OAH Distinguished Lecturer Profile

OAH Distinguished Lectureship program 40 years 1981-2021

Don H. Doyle

Portrait of Don H. Doyle

Don H. Doyle is a professor emeritus of history at the University of South Carolina and has retired to Folly Beach, SC. His The Cause of All Nations: An International History of America's Civil War (2014) moves beyond the familiar narrative of Civil War battlefields and homefront to view the conflict from abroad. He is also the author of Nations Divided: America, Italy, and the Southern Question (2002) and Faulkner's County: The Historical Roots of Yoknapatawpha (2000); the editor of Nationalism in the New World (2006), Secession as an International Phenomenon (2010), and American Civil Wars: The United States, Latin America, Europe, and the Crisis of the 1860s (2017); and a coeditor of The Transnational Significance of the American Civil War (2016).
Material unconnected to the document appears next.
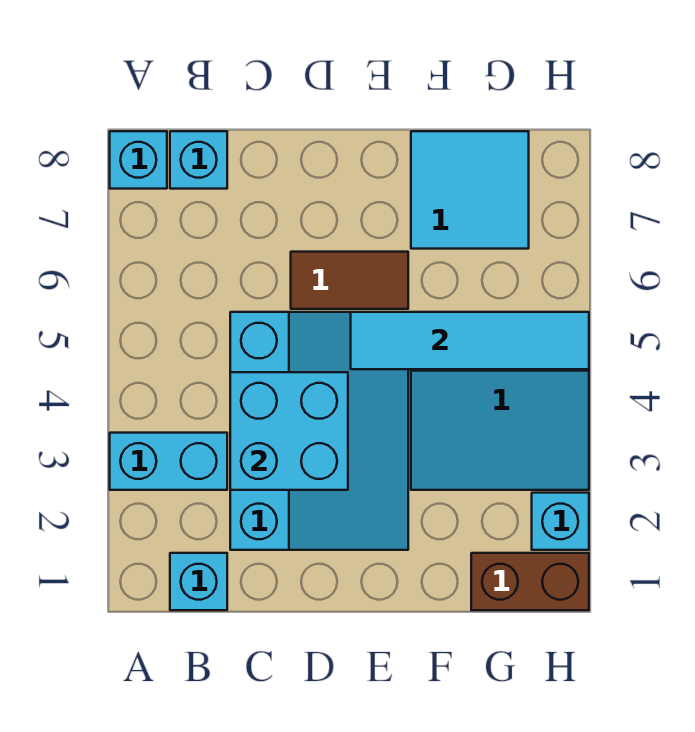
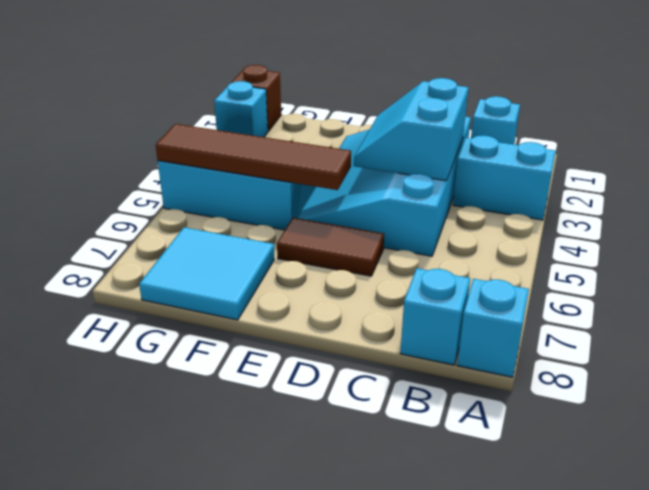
cyan 2x2 brick [230,372,348,490] -> cyan 2x2 slope [354,78,468,181]
cyan 1x4 tile [351,312,589,369] -> brown 1x4 tile [156,124,351,190]
brown 1x2 brick [471,553,589,610] -> brown 1x1 brick [231,65,281,131]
He is currently writing Viva Lincoln, a sequel to The Cause of All Nations, dealing with the international history of the Reconstruction era.

Featured Lecture

OAH Lectures

Based on his book Faulkner’s County, Doyle examines the relationship between Faulkner’s apocryphal Yoknapatawpha County and the actual Lafayette County, Mississippi, and also explores some unexpected parallels between fictional and scholarly interpretations of the past.
The story of the Lincoln administration’s invitation in September 1861 to the Italian hero, Giuseppe Garibaldi, to command a Union Army and Garibaldi’s reply.
Half the nations of the modern day arrived in what we cheerfully call the “family of nations” through ugly political divorces, that involved violent rebellions, civil wars, foreign intervention. This lecture views the American Revolution and the American Civil War as major historical precedents on secession or separatism and its dangers.